La police anglaise n'aime pas l’abrupte UK drill. Elle est résolue à la censurer. Son obstination, cependant, a eu l'effet inverse. Parce qu'elle a accentué son odeur sulfureuse, parce qu'elle a confirmé son authenticité, parce qu’elle l’a exposée à de nouveaux publics, elle a contribué à populariser cette scène. Rhys Herbert, alias Digga D, en est un cas d'école.

DIGGA D - Double Tap Diaries

Apparues à partir de 2017, et bientôt visionnées des millions de fois, ses vidéos ont dû être supprimées en raison de leur contenu violent. Par ailleurs, le rappeur de Ladbroke Grove a été contraint, avec son groupe 1011 (rebaptisé depuis CGM), de soumettre toute sa production musicale à l'examen des autorités. Cela ne l'a toutefois pas empêché, l’an passé, de sortir le single à succès "No Diet", et d’enchaîner avec l'un des projets les plus appréciés de 2019, Double Tap Diaries, alors qu'il croupissait une nouvelle fois en prison.

Produit par les architectes sonores de la UK drill M1 On The Beat et Ghosty, ainsi que par l'éclectique NYGE, collaborateur d’AJ Tracey (un autre homme issu de Ladbroke Grove, comme l'indique son single emblématique), Double Tap Diaries est un produit emblématique de ce sous-genre.

Sur une musique sèche et minimaliste parcourue de basses et de rythmes de type trap, Digga D délivre un rap rapide, où l'argot des gangs londoniens (skengs, sweets, pagans, po-po...) se mêle, dans un tourbillon de jeux de mots, à des allusions à Pacman, à la FIFA ou à Poutine, comme sur "PADP". Le titre le plus emblématique de cette approche, c'est bien entendu "No Diet", où derrière la métaphore du soda, le rappeur parle de cocaïne, beaucoup, mais aussi de meurtre.
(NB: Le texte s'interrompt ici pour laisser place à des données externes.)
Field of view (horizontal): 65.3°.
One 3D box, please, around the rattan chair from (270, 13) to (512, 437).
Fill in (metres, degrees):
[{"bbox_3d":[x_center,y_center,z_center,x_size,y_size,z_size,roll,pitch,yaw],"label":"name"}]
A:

Double Tap Diaries est une mixtape concise, où Digga D s'est limité au strict minimum. Il n'y convie que trois autres personnages : son collègue de CGM Sav’O sur "Imagine", KO sur "I Heard" , et un Liverpuldien, Aystar, sur "They Wanna Know", un titre faussement calme où les deux rappeurs racontent la violence de leurs quartiers respectifs.
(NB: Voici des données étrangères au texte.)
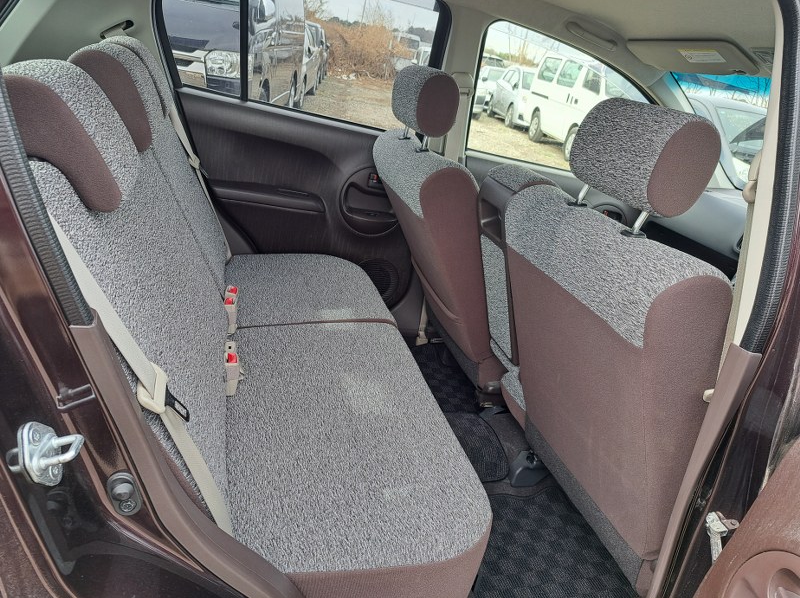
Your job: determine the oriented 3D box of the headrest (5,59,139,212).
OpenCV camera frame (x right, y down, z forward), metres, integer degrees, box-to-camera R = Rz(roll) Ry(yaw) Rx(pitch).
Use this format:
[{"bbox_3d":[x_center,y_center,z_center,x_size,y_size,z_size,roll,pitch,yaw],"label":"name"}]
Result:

La violence, à part sur ce "What’s Love?" où le Londonien parle de son rapport aux femmes, c'est ici le seul thème, à peu de choses près. Digga D ne parle que d'armes à feu, d'assassinats et de rivalité entre gangs, qu'il se mette à chanter sur le quasi-dancehall "Never Fear", ou qu'il s'exprime sur les morceaux décharnés de la fin, ces bijoux de minimalisme sombre que sont "Shotty Shane" et "Double Tap Days".

Quelques mois après la sortie de Double Tap Diaries, alors qu'il était toujours en prison, Digga D a été malgré lui le déclencheur d'une étrange polémique internationale. Des partisans ont hacké le compte twitter de la police municipale, pour réclamer sa libération. Cela est remonté jusqu'au président américain Donald Trump, qui s'est fendu d'un tweet assassin pour critiquer l'incompétence supposée du maire de Londres, Sadiq Khan, pour cette histoire de piratage.

Voilà donc le statut de la UK drill aujourd'hui. Elle est au centre du débat national anglais, et elle fait parfois des remous Outre-Atlantique. Souhaitons-lui que, désormais, cela arrive aussi, de plus en plus, pour des motifs musicaux.